__Исходный текст__.
-=-=-=-=-

Издавна, по крайней мере со времен Гоголя и славянофилов, предпринимались попытки исследовать и понять то, что теперь называется русской классической литературой, как духовный феномен — безусловно стоящий особняком в литературе мировой. В советском литературоведении эта тема осталась, но в принципиально усеченном виде, обозначаясь как «национальное своеобразие русской литературы». Усечению подвергся главный, именно миросозерцательный, срез темы. Универсально-человеческое содержание русской классики было непозволительно рассматривать в том религиозном — духовном, идейном, ментальном — контексте, в каком оно на деле складывалось: в контексте веры в «вечные истины» (XI, 201)3 и высшие ценности, которые понимались в России как истины христианские и ценности православные и отношение к которым определяло характер этой литературы, ее идеалы, пути и драмы.
Теперь эта тема вышла наружу — вместе со своими, как и у всякого подхода, издержками — и встречает сопротивление, порой яростное, как в поверхностных (фельетонистических, сказал бы Герман Гессе) слоях культуры, так и на научном уровне, где ценностного подхода к искусству, считая его «идеологическим», сторонятся как огня. Вообще, «идеологическим», а также ненаучным, субъективистским (в лучшем случае — «субъективным») называют по сложившейся традиции все, что выходит за пределы той объективности и научности, представление о которых заимствовано из естественных и точных наук и применено филологией к себе; соответственно все, что прикасается к глубокой специфике русской литературы как словесности христианской нации, как деятельности, держащей в поле зрения основы человеческого бытия, духовного и нравственного, как слова, сказанного о человеке и к человеку же обращенного.
Тема, о которой идет речь, непроста. Здесь требуется, по справедливому слову Т. Касаткиной, «другая» научность. Научность специфически гуманитарная, поскольку предмет слишком выдается в ту область человеческого, которая включает и самого исследователя; отстраненно-объектное, по образцу «позитивных» наук, рассмотрение здесь столь же затруднительно, как затруднительно выпрыгнуть нам из себя; это научность, гуманитарная до дна, поскольку исследуется не только материя слова, но и дух его — в свете «вечных истин» и высших ценностей. Дух тонок, а данные человеку истины просты, и исследовательское слово часто оказывается немощно удержаться на лезвии: избегая дурной бесконечности глубокомысленного ученого кружения в лабиринтах отвлеченностей, не впасть в дурную простоту, таящуюся в соблазнительных правильностях формул и грубом наложении духовного на эстетическое.

-=-=-=-=-

__Список заданий__.
a – Продублируйте фрагмент текста о русской классической литературе: начните с места, где стоят слова "Теперь эта тема", и остановитесь после слов "человеку же обращенного.".
b – Как, согласно тексту о русской классической литературе, эта тема обозначалась в советском литературоведении?
c – Продолжите текст о русской классической литературе, начиная после его последнего предложения.
Данные здесь никакой роли не играют.

__Предоставленные данные__.
-=-=-=-=-

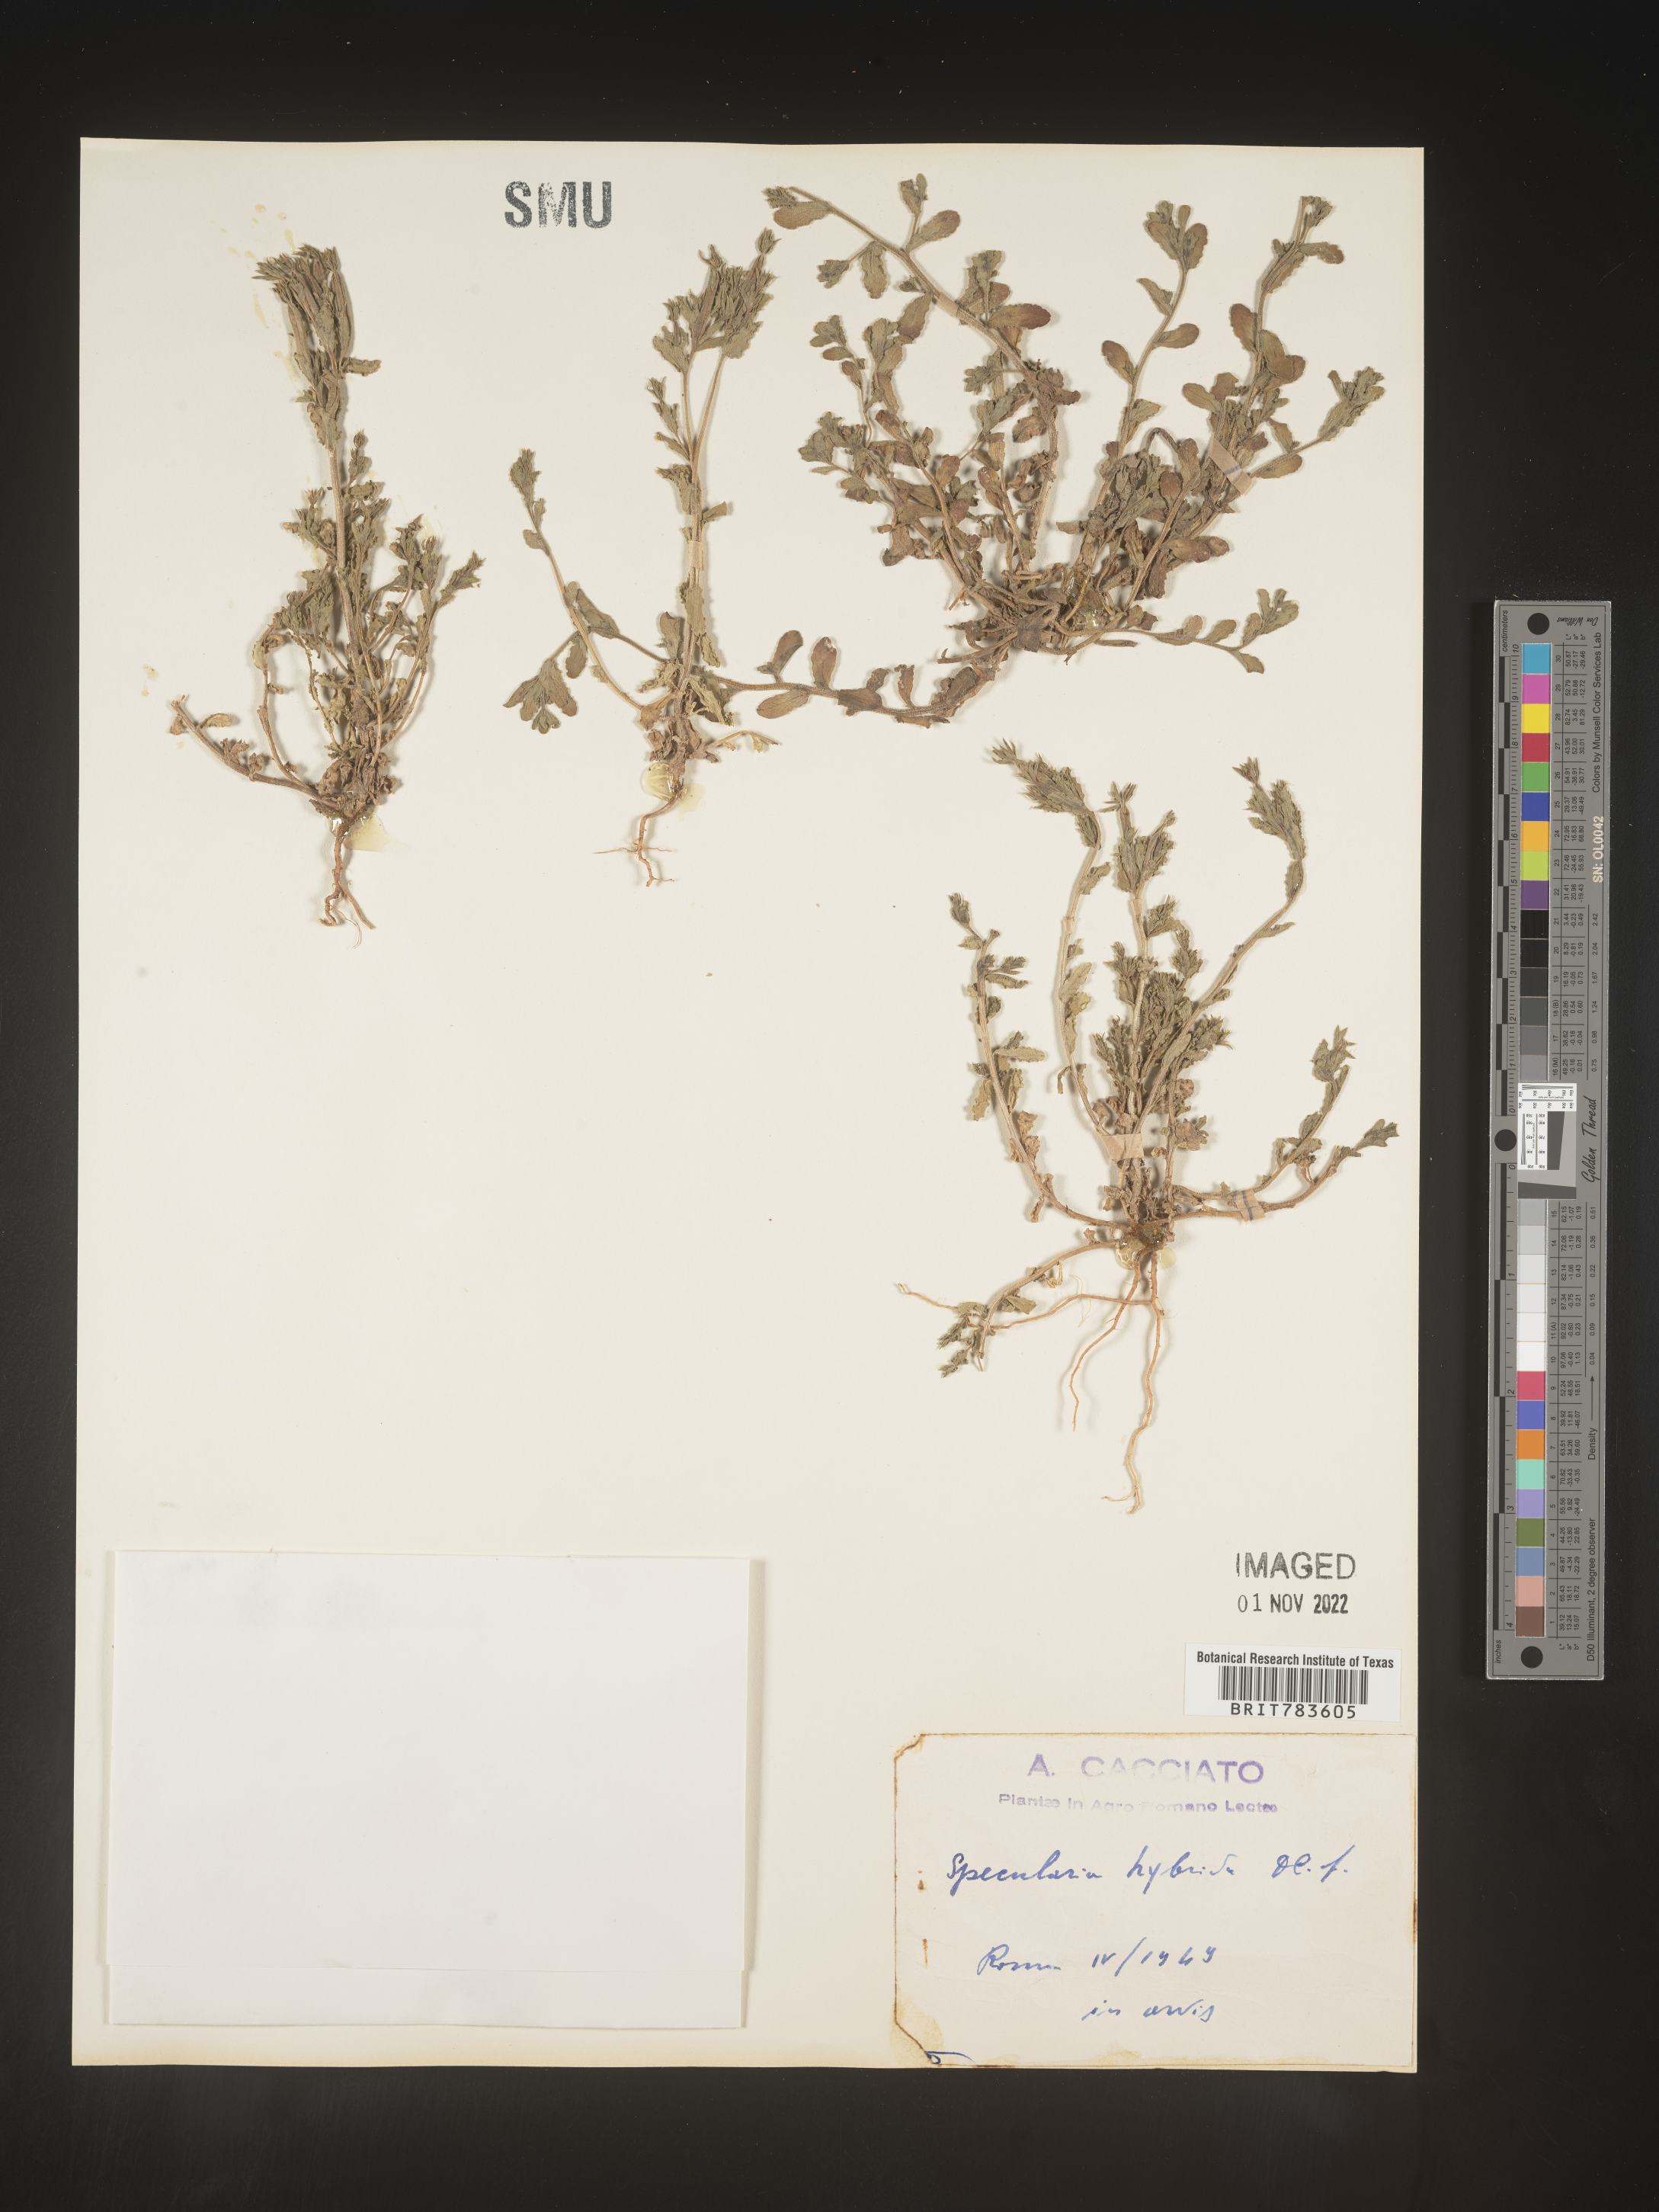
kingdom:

-=-=-=-=-

__Ответы по заданиям__.
a –
Теперь эта тема вышла наружу — вместе со своими, как и у всякого подхода, издержками — и встречает сопротивление, порой яростное, как в поверхностных (фельетонистических, сказал бы Герман Гессе) слоях культуры, так и на научном уровне, где ценностного подхода к искусству, считая его «идеологическим», сторонятся как огня. Вообще, «идеологическим», а также ненаучным, субъективистским (в лучшем случае — «субъективным») называют по сложившейся традиции все, что выходит за пределы той объективности и научности, представление о которых заимствовано из естественных и точных наук и применено филологией к себе; соответственно все, что прикасается к глубокой специфике русской литературы как словесности христианской нации, как деятельности, держащей в поле зрения основы человеческого бытия, духовного и нравственного, как слова, сказанного о человеке и к человеку же обращенного.

b – Как «национальное своеобразие русской литературы».

c –
Любой подход не свободен от издержек, порой весьма «небезобидных»; однако внимание С. Бочарова небезобидность их привлекла именно в работах, открыто представляющих тот подход, который можно назвать аксиологическим, ценностным. Название С. Бочарова радикальнее: «религиозная филология», — оно представляется ему «удачным» и, судя по всему, в научном смысле ясным. Но ведь с какой стороны смотреть; в каком контексте, с какою целью и как название употребляется.
Что действительно ясно в этом определении, так это — эмоциональный обертон: отчужденно-, или раздраженно-, или язвительно-ироническая окраска (мол, «что может быть доброго…» и т. д.), словно бы имеющая в виду сочувственника, которому неприглядная суть явления, названного «религиозной филологией», должна быть так же очевидна, как, к примеру, смысл выражений «плохая погода» или «нехорошая квартира». Другими словами, «научно» понравиться такое определение должно скорее всего тому, кто разделяет мнение об одиозности религии как таковой и ленинскую иронию в отношении «боженьки». Но не на это, очевидно, рассчитывал автор.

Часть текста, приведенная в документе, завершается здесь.